Citicorp seeks allies in fight on loan value.

Citicorp may be down, but the nation's biggest banking company still likes to exercise its influence.

When Citicorp discovered that a leading analysts' group was supporting proposed acccounting rules that it opposes, it went into action.

Last Tuesday, eight influential stock analysts were invited to luncheon of salmon and fresh berries with Thomas E. Jones, Citicorp's top financial officer, and his senior aide, Roger W. Trupin, the company's controller.

The topic: a Financial Accounting Standards Board proposal that would require banks to take discounts on all problem loans, even those on which they expect to recover the entire principal.

While the analysts dined, they heard quiet arguments against the FASB exposure draft, titled "Accounting by Creditors for Impairment of a Loan." The accounting group is holding hearings on the proposal today. If the rules are adopted, they would become effective in early 1994.

Citicorp officials say it was unusual for them to engage in such dining-room lobbying. It believes, though, that endorsement of the proposal by the Association for Investment Management and Research justifies their solicitation of the group's members, mostly securities analysts.

"I'm sure Citicorp was educating us so we could all run and call our Congressman or write to [the Standards Board] or whatever," said an analyst who attended the luncheon.

Problem with Forecasting

One of Citicorp's principal objections to the board's proposal, according to a nine-page letter it filed with the Connecticut-based group, is that it would require banks to forecast future cash flows for interest and principal on troubled loans in order to set a value.

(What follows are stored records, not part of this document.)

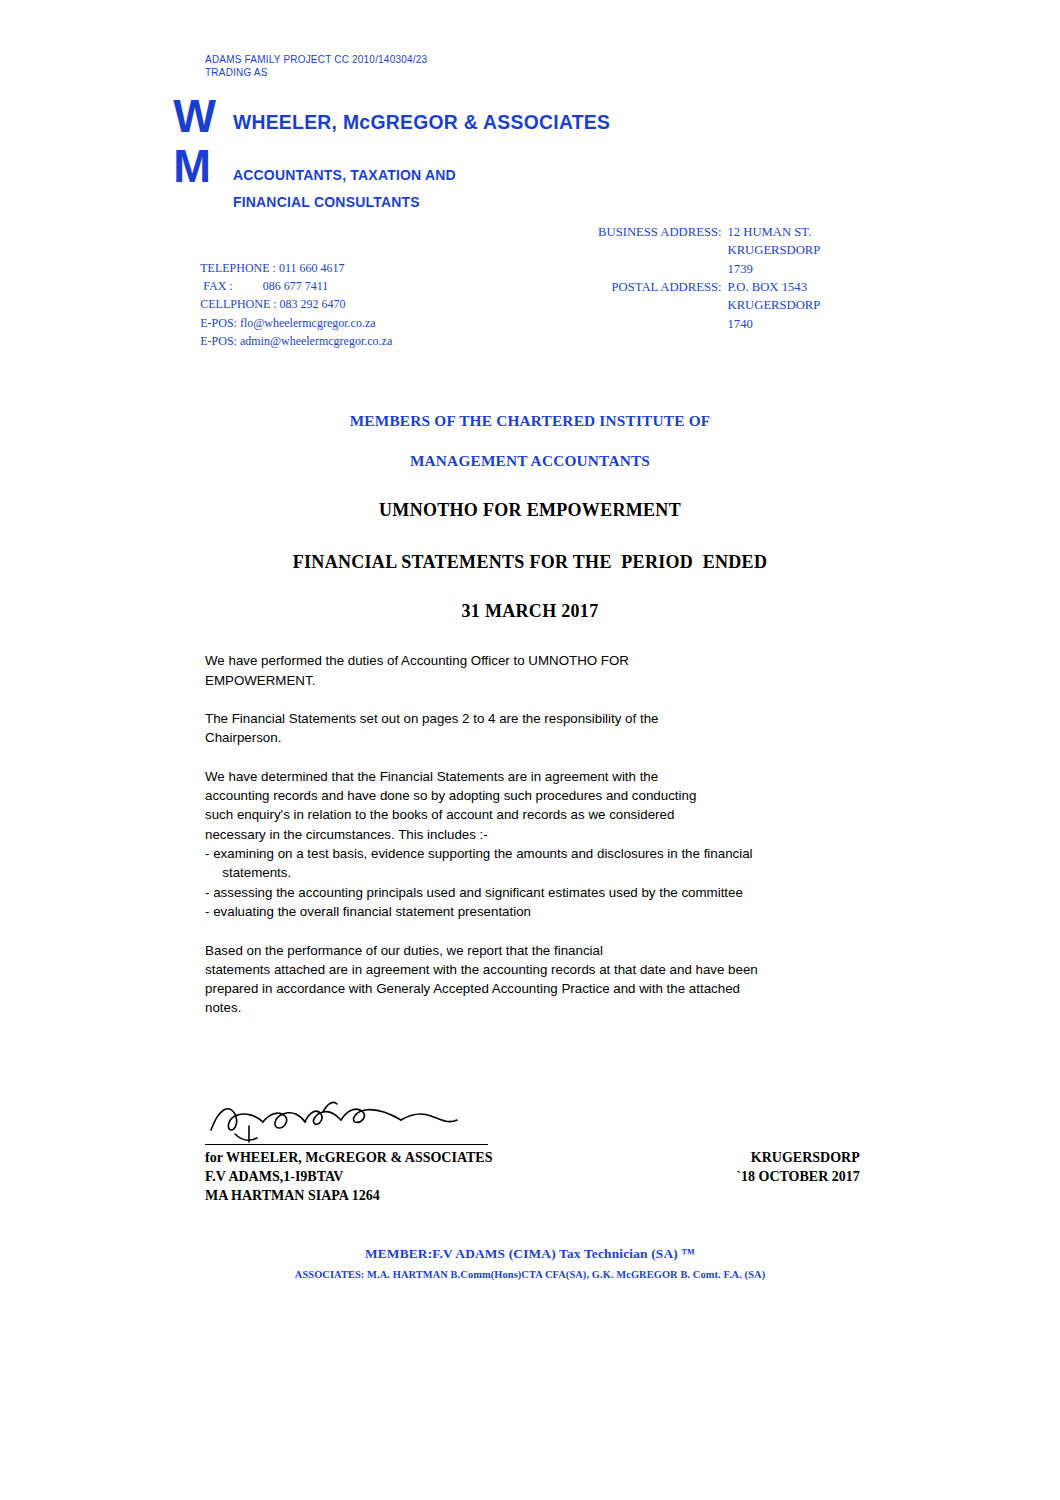ADAMS FAMILY PROJECT CC 2010/140304/23
TRADING AS
W WHEELER, McGREGOR & ASSOCIATES
M ACCOUNTANTS, TAXATION AND
FINANCIAL CONSULTANTS
| | | BUSINESS ADDRESS: | 12 HUMAN ST. |
| | | | KRUGERSDORP |
| TELEPHONE : 011 660 4617 | | | 1739 |
| FAX : 086 677 7411 | | POSTAL ADDRESS: | P.O. BOX 1543 |
| CELLPHONE : 083 292 6470 | | | KRUGERSDORP |
| E-POS: flo@wheelermcgregor.co.za | | | 1740 |
| E-POS: admin@wheelermcgregor.co.za | | | |
MEMBERS OF THE CHARTERED INSTITUTE OF
MANAGEMENT ACCOUNTANTS
UMNOTHO FOR EMPOWERMENT
FINANCIAL STATEMENTS FOR THE PERIOD ENDED
31 MARCH 2017
We have performed the duties of Accounting Officer to UMNOTHO FOR
EMPOWERMENT.
The Financial Statements set out on pages 2 to 4 are the responsibility of the
Chairperson.
We have determined that the Financial Statements are in agreement with the
accounting records and have done so by adopting such procedures and conducting
such enquiry's in relation to the books of account and records as we considered
necessary in the circumstances. This includes :-
- examining on a test basis, evidence supporting the amounts and disclosures in the financial
statements.
- assessing the accounting principals used and significant estimates used by the committee
- evaluating the overall financial statement presentation
Based on the performance of our duties, we report that the financial
statements attached are in agreement with the accounting records at that date and have been
prepared in accordance with Generaly Accepted Accounting Practice and with the attached
notes.
| for WHEELER, McGREGOR & ASSOCIATES | KRUGERSDORP |
| F.V ADAMS,1-I9BTAV | `18 OCTOBER 2017 |
| MA HARTMAN SIAPA 1264 | |
MEMBER:F.V ADAMS (CIMA) Tax Technician (SA) ™
ASSOCIATES: M.A. HARTMAN B.Comm(Hons)CTA CFA(SA), G.K. McGREGOR B. Comt. F.A. (SA)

The company says that, in effect, banks are being asked to heavily discount problem loans immediately, even if they stand to recover the full principal amount with reduced interest payments.

Banks now report loans at their historical value and gradually establish reserves or take writeoffs at their own initiative if it looks as if full principal will not be recovered.

Citicorp's Mr. Trupin said adoption of the impaired-loan rules would not immediately have an adverse effect on the bank company's earnings because the bank has already written down many of its problem loans.

But it could hurt in a future recession because banks would have to write down loans earlier.

"This kind of accounting could aggravate" banks' problems, he said.

Citicorp plans to comment at the public hearings on the proposal that are being held today. The board said it had received nearly 150 comment letters on the proposal. Thus far, however, only one analyst, Frank R. DeSantis, Jr. of Donaldson, Lufkin & Jenrette, has written to oppose the plan.

Mr. DeSantis, who attended last Tuesday's meeting, had already sent comments to the board opposing the proposal.